Exercise details: Keep every line of the data below that has the string "Dominique" and present those lines.

The data:
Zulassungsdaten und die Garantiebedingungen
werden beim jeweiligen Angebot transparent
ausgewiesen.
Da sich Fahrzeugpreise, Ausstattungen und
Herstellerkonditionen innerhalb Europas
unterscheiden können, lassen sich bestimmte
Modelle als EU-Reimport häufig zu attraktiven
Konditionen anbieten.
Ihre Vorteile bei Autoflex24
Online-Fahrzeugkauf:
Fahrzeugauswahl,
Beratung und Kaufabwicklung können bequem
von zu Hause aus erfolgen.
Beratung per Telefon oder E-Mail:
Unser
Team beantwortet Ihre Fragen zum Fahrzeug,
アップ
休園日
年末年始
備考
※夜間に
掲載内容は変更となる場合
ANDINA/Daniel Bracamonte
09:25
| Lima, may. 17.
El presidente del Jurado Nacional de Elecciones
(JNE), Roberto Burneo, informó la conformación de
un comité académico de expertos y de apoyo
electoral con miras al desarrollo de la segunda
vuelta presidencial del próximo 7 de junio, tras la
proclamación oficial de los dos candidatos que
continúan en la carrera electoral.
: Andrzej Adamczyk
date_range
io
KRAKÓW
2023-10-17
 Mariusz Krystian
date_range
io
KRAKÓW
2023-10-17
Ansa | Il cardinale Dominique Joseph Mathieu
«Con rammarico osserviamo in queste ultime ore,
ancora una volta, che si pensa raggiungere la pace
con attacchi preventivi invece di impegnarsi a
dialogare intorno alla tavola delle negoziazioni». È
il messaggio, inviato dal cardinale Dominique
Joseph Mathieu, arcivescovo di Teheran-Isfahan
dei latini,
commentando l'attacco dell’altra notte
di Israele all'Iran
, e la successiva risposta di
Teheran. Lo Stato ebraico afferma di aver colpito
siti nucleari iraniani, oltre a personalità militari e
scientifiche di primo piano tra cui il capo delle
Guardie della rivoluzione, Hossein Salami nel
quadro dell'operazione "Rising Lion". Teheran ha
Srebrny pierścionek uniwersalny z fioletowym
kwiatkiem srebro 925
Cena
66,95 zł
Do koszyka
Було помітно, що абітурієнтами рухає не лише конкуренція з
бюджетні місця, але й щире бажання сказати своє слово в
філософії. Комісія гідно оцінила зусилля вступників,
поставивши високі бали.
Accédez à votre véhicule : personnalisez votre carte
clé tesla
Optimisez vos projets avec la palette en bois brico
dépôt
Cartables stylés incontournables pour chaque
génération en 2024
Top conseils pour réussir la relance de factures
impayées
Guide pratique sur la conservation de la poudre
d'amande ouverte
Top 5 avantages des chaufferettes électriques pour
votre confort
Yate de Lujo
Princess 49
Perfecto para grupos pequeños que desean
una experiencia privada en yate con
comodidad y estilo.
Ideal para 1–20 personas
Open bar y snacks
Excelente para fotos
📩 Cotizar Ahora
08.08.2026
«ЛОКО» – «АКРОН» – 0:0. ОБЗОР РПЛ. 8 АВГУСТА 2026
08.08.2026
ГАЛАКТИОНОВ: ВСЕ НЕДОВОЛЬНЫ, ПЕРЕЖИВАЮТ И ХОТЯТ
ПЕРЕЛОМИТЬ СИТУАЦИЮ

Problem solution:
Ansa | Il cardinale Dominique Joseph Mathieu
il messaggio, inviato dal cardinale Dominique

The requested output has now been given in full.